▶ Text excerpt
# # # # #
Is Father’s Day just a Hallmark Holiday? The cynics we know and love would quickly say, YES! Regarding our calendars, that may be the case. But there is something much deeper about honoring one’s father and mother. I know this because it is God’s idea:
Children obey your parents in the Lord, for this is right. Honor your father and mother (which is the first commandment with promise). So that it may be well with you and you may live long upon the earth.
I have three goals with this post. First, to honor my father. Yes, Ephesians 6 and Exodus 20:12 say to honor both our parents. Since this is Father’s Day weekend, I’ll focus on Dads. In doing so, my second goal is to encourage you about honoring your father and mother (regardless of your age!). Finally, we should see in this command a direct connection to honoring our Heavenly Father.
Father’s Day: Dad Did Some Things Right
As I said, Dads get some bad press. But whatever your father was/is, he did things from which you benefit. Even if he was a poor example of God the Father, you see things to avoid. That in itself is blessing if you allow it to be so.
Even the best of earthly fathers are not perfect. My dad is not perfect and I have not been a perfect father. As simple or obvious as that may sound, we must each recognize that truth. We must teach it to our sons and daughters. They need to know that we know:
I am not perfect, but I am doing my best to give you a Godly example.
But don’t the mistakes make it hard to honor someone? Not really. What’s true of imperfect parents is true of imperfect children. So let’s honor them (and each other?) for the things done well.
God’s ways are not our ways.
My Dad taught me this truth from the book of Isaiah. We didn’t sit down and have a Bible study about it.
I saw that he believed this and I heard it in his preaching. Yes, my Dad is a pastor. That has its own parental challenges. It also has kid challenges.
Challenges aside, I learned this invaluable truth. God is not obligated to do things I think He “should.” He does not have to conform to my expectations. If He were to do so He would become a very small god (yes, little “g”). He is not required to fit into a Baptist box, a Methodist box, a Presbyterian box, or anyone else’s box. He is Himself, and that is more majestic than any of us can imagine!
Whatever your hand finds to do, do it as unto the Lord.
Solomon’s wisdom was lived in front of me. To work hard and do the work well was just the way things should be. Like most kids, I tried the ‘just enough to get by’ route, but it never worked. Not only did this truth serve me well as an adult, it is a way reflect the glory of our Father. Our Heavenly Father NEVER did anything second best! Think about it. And when we give that example to our children, they can see that whatever God has in store for them they can trust in His complete goodness. That is an incredible gift. It takes some of us longer than others to realize that.
Humble yourself – God gives grace to the humble.
One incident from my childhood embodies this principle (and others!). This instruction is given by James and Peter. What I saw is one of those ‘burned in my brain’ kind of memories. As I recall, it was a
Sunday evening church service. Dad gave the altar call and he was the one who came. He came to confess to his congregation. It was no lurid confession of immorality or anything like that.
# # # # #
▶ Provided records
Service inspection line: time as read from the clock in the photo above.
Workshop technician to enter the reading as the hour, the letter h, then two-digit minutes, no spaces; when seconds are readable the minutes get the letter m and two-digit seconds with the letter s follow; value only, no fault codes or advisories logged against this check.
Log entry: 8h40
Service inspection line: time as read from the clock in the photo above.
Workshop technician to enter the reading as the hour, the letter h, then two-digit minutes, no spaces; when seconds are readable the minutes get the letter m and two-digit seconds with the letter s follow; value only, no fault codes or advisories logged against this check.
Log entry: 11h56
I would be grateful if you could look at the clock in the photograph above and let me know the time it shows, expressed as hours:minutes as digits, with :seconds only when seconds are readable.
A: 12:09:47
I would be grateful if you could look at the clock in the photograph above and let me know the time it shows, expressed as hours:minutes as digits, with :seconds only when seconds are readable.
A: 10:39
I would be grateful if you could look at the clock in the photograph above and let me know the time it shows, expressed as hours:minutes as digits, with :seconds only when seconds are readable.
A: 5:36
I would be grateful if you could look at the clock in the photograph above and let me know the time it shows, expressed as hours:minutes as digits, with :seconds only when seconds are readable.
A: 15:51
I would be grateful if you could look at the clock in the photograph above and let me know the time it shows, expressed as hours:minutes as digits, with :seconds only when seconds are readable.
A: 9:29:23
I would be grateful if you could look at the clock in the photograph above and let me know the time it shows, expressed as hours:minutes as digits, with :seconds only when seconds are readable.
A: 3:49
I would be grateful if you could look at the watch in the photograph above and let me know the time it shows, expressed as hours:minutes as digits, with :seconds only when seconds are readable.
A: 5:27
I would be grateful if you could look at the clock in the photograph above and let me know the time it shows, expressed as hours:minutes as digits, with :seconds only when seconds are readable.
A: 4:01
# # # # #
For each of statements 1., 2., and 3., state yes or no according to whether it agrees with the Father's Day post, and quote the words of the post that decide it.
1. The writer's father is a pastor.
2. The writer's father taught him the truth from Isaiah by sitting down with him for a Bible study.
3. The father's confession at the Sunday evening service was a confession of immorality.
The records have no connection to the text.

▶ Exercise solution
1. Yes: "Yes, my Dad is a pastor."
2. No: "We didn’t sit down and have a Bible study about it."
3. No: "It was no lurid confession of immorality or anything like that."